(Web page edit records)
□ □ □ □ □ □ □

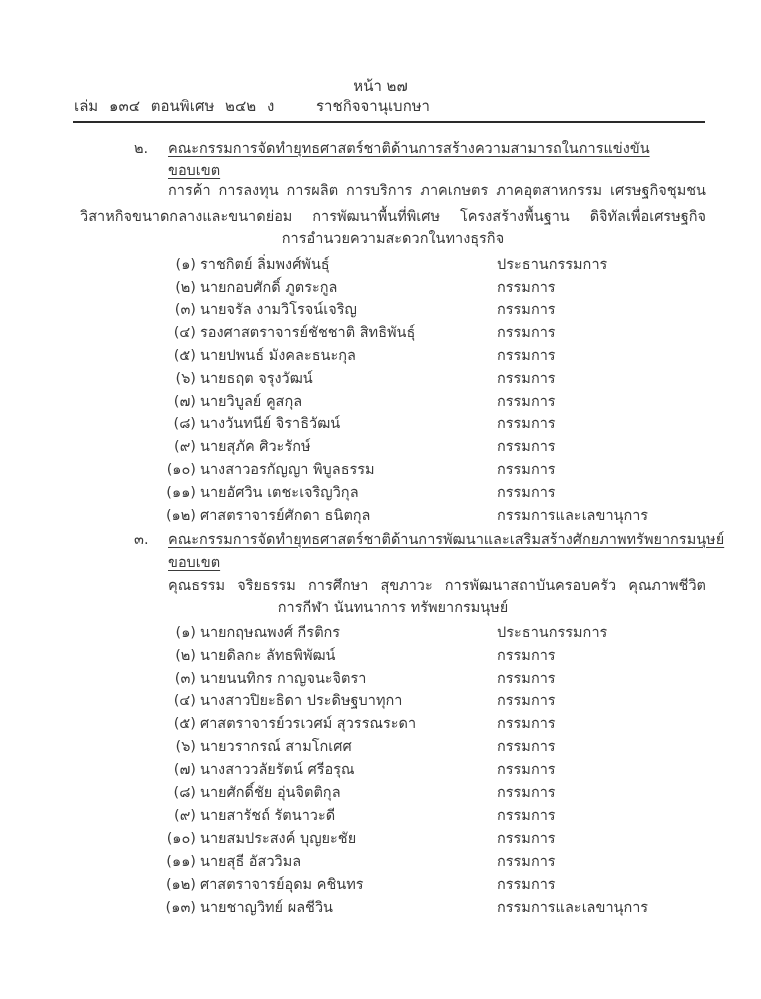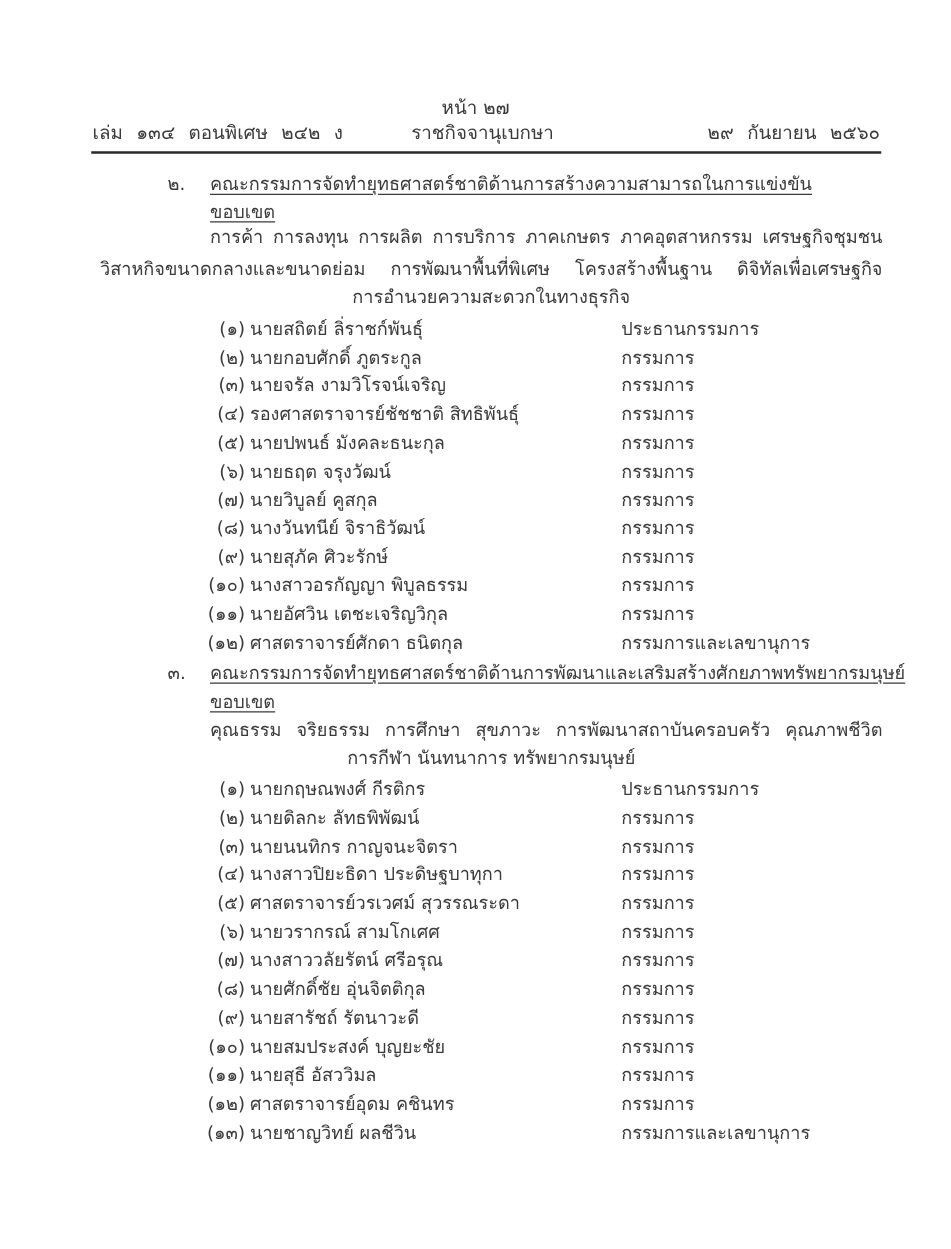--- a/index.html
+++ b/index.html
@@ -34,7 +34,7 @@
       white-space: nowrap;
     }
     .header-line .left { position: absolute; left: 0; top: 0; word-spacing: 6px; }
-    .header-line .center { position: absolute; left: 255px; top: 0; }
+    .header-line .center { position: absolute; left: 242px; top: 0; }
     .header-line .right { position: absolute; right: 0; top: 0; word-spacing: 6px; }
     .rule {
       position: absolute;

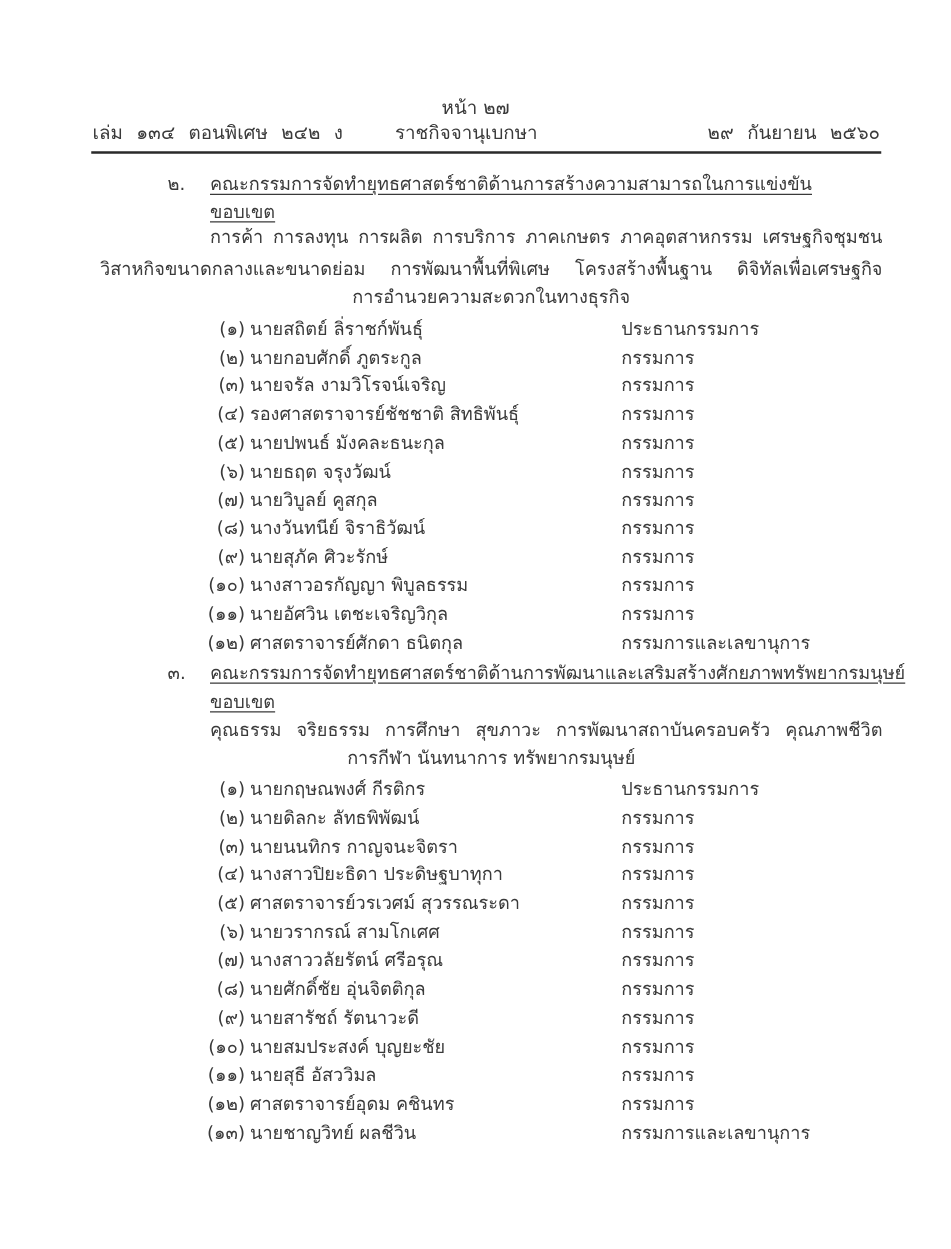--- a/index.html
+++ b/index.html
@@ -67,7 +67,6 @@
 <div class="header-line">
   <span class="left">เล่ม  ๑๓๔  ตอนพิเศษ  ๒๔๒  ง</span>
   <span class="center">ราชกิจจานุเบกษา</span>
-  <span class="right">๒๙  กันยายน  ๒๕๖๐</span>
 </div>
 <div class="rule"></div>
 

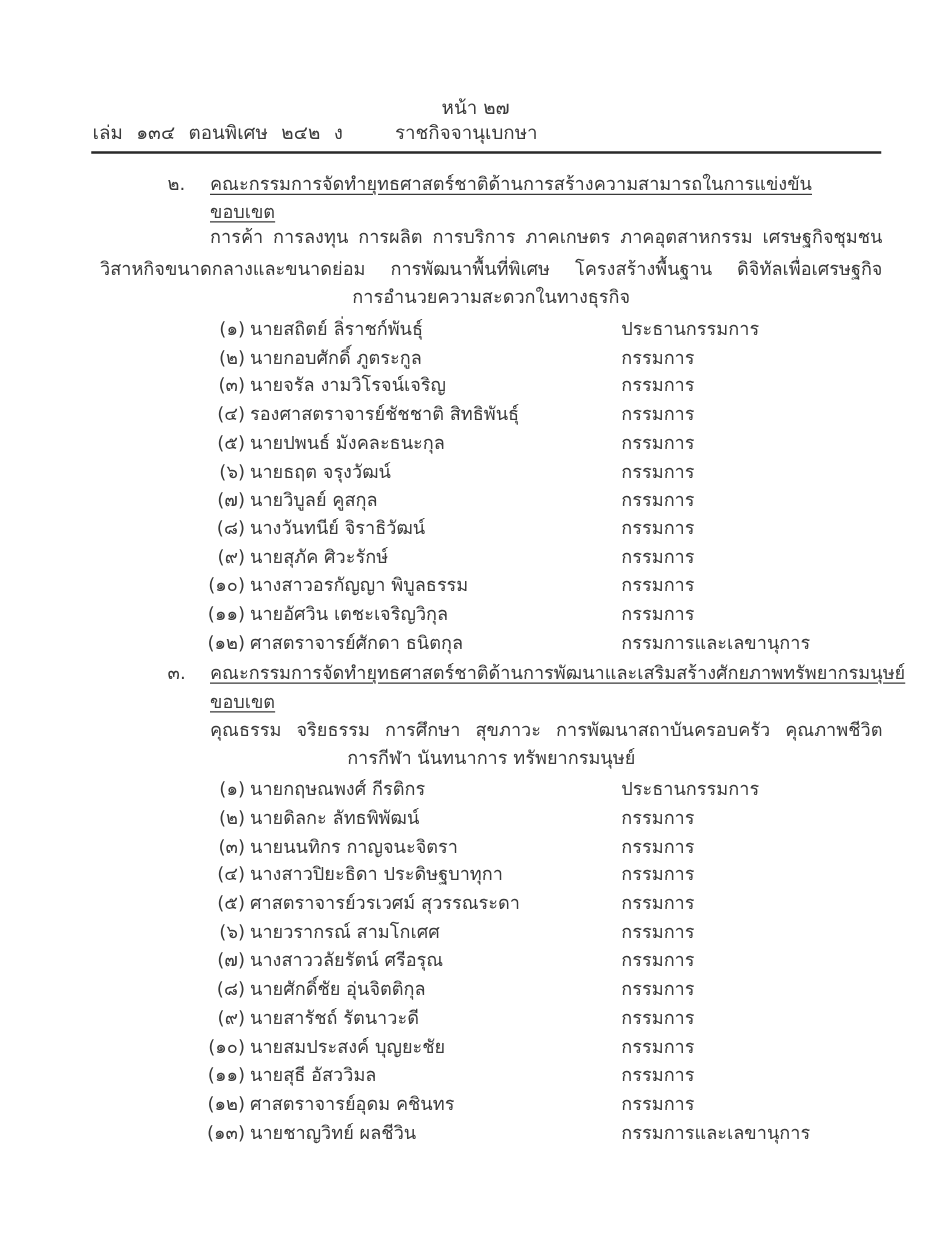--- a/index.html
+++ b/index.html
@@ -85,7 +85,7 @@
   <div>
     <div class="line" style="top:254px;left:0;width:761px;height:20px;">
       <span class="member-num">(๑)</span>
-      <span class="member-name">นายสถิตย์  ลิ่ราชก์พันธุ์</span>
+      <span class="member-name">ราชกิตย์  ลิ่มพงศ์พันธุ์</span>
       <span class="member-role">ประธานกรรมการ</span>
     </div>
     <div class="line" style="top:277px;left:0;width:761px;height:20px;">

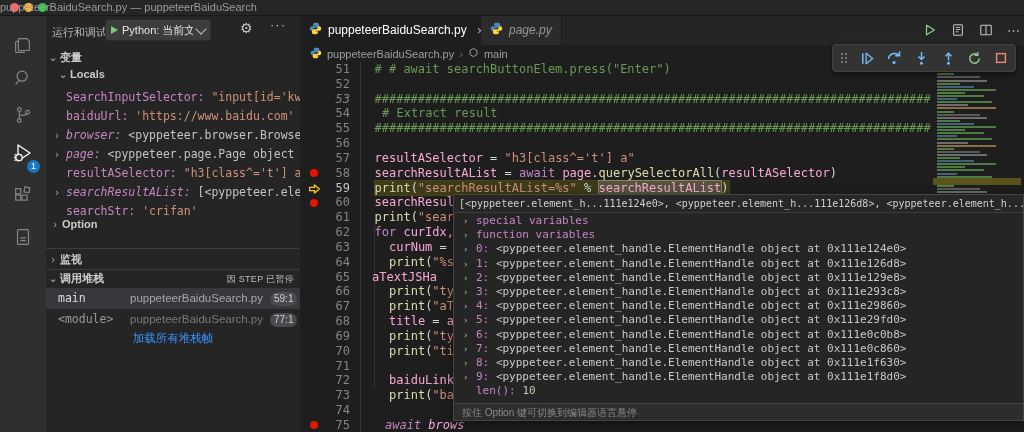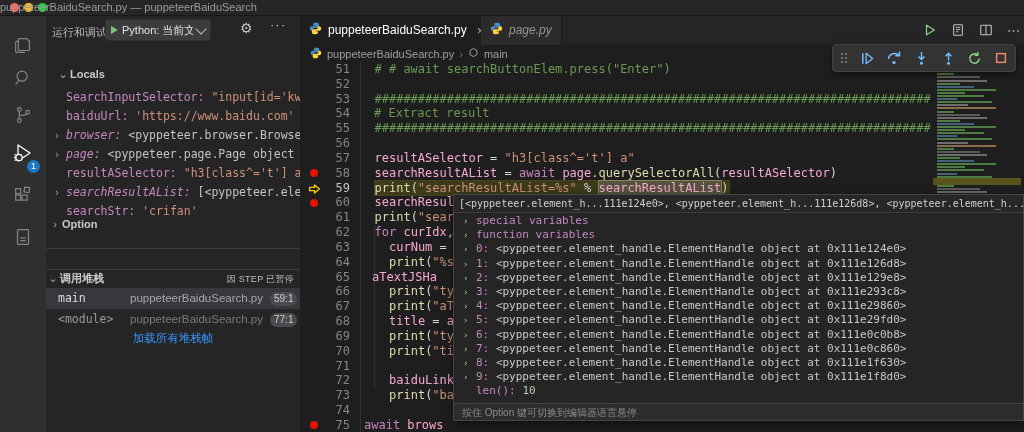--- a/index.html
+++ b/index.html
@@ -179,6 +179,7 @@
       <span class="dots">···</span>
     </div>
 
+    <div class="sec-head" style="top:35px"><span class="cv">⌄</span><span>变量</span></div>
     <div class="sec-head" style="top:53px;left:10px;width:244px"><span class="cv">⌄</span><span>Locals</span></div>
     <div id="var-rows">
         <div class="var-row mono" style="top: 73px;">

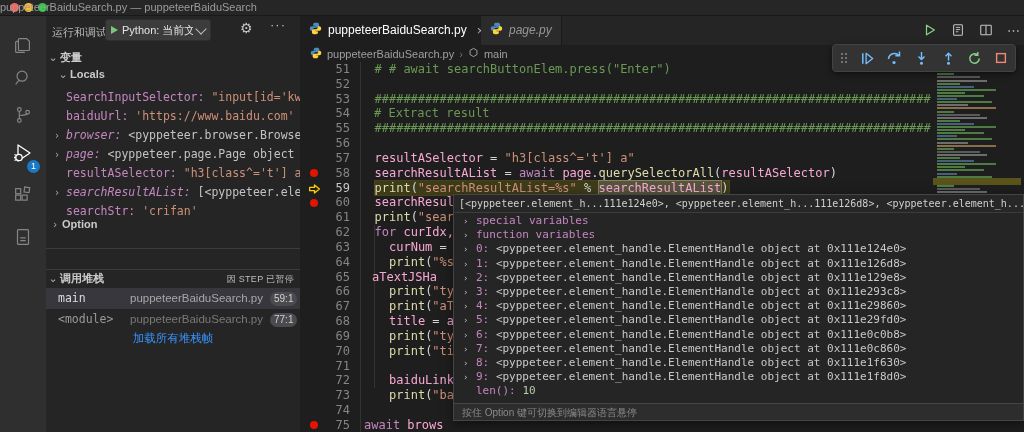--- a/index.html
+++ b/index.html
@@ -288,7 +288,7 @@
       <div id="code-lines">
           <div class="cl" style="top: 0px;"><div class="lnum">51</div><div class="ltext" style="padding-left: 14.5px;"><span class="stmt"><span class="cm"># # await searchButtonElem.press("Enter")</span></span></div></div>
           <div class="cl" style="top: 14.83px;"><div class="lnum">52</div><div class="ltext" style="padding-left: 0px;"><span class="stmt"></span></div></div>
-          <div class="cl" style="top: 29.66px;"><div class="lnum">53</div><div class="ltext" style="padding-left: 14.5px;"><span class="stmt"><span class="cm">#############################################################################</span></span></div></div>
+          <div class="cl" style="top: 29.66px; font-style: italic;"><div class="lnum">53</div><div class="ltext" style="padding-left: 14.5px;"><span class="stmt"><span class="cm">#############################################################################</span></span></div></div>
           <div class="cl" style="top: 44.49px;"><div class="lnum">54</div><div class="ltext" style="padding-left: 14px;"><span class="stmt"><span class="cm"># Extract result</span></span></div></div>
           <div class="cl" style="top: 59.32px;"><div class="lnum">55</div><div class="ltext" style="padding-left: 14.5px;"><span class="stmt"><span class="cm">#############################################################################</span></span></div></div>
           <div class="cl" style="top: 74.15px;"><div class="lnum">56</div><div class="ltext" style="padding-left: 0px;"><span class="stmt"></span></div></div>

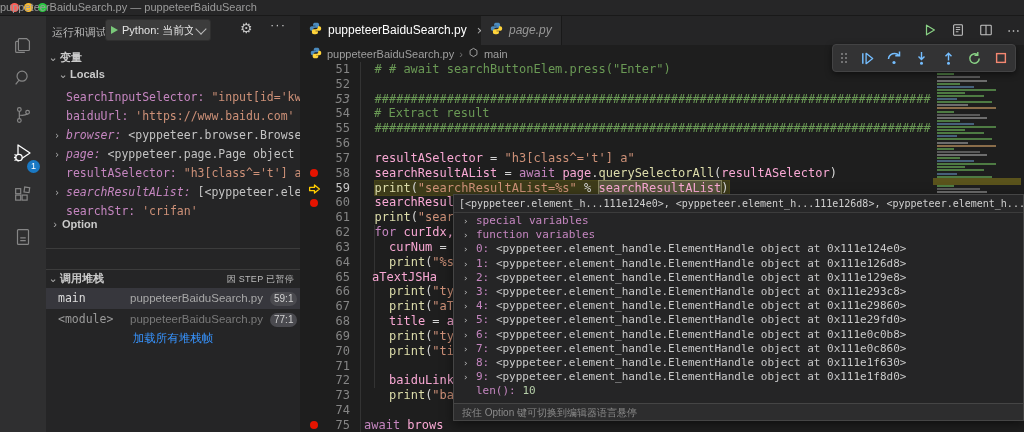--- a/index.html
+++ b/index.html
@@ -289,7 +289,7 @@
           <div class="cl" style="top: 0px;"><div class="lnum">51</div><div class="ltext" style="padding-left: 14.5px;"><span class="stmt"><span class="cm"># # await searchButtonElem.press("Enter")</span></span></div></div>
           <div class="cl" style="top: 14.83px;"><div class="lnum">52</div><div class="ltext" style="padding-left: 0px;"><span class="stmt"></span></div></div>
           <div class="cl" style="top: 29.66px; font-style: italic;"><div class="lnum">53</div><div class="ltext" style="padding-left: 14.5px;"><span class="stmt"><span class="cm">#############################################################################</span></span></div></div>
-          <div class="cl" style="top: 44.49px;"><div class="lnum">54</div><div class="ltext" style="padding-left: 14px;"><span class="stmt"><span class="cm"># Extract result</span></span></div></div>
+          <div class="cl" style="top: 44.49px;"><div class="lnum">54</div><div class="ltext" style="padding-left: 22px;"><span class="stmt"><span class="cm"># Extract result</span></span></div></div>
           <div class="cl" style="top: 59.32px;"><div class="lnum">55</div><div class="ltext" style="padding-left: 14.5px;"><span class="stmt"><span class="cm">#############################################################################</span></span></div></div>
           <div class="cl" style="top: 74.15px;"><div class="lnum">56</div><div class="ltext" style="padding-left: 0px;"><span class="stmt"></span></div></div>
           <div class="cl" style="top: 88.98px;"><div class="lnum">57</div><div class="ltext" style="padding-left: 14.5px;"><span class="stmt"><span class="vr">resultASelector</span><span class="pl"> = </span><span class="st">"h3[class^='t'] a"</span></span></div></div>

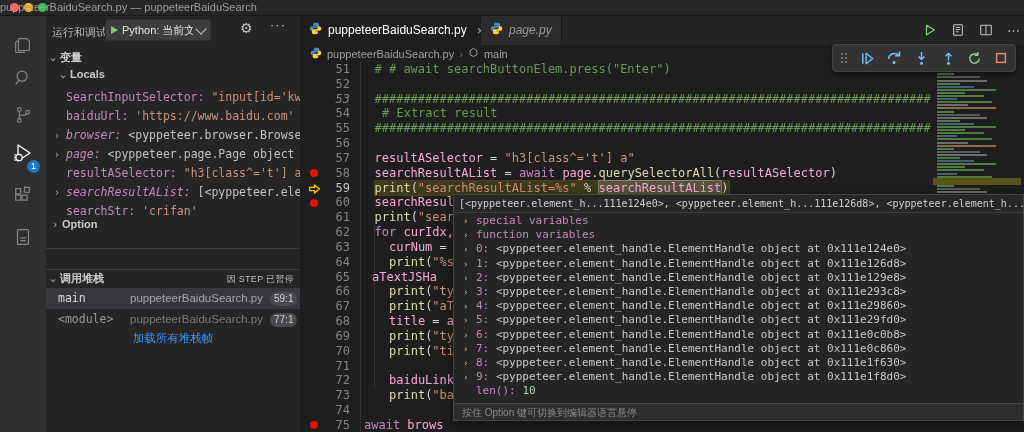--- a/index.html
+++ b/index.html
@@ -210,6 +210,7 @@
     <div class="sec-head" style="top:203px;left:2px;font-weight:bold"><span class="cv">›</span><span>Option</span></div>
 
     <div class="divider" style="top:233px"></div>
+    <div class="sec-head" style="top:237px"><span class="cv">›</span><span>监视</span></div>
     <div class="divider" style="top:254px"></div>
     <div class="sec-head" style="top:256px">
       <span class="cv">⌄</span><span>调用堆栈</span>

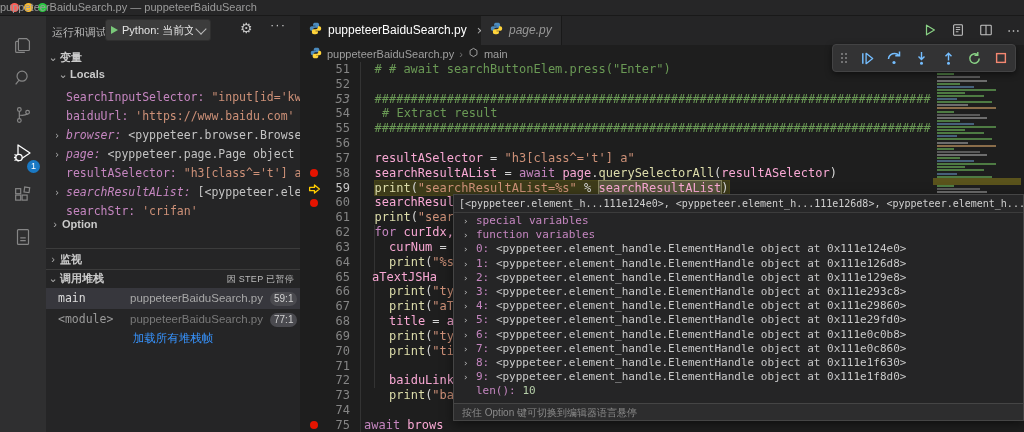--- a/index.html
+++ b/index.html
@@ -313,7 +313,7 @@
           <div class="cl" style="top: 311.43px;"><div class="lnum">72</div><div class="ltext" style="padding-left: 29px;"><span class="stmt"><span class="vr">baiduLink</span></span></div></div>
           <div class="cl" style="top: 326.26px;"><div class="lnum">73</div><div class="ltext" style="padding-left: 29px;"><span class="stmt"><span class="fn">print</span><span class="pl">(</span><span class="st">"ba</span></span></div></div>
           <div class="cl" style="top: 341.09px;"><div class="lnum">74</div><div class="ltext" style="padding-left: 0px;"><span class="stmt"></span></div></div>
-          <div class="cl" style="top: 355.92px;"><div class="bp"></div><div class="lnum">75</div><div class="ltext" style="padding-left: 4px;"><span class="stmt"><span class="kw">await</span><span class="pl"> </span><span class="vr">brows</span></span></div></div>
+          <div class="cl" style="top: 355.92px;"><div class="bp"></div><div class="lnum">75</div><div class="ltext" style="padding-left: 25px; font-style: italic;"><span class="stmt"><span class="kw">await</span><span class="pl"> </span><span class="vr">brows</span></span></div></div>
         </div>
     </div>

□ □ □ □ □ □ □

Every line containing the string "word" is required; copy each such line from the data.

     .header-line .left { position: absolute; left: 0; top: 0; word-spacing: 6px; }
     .header-line .right { position: absolute; right: 0; top: 0; word-spacing: 6px; }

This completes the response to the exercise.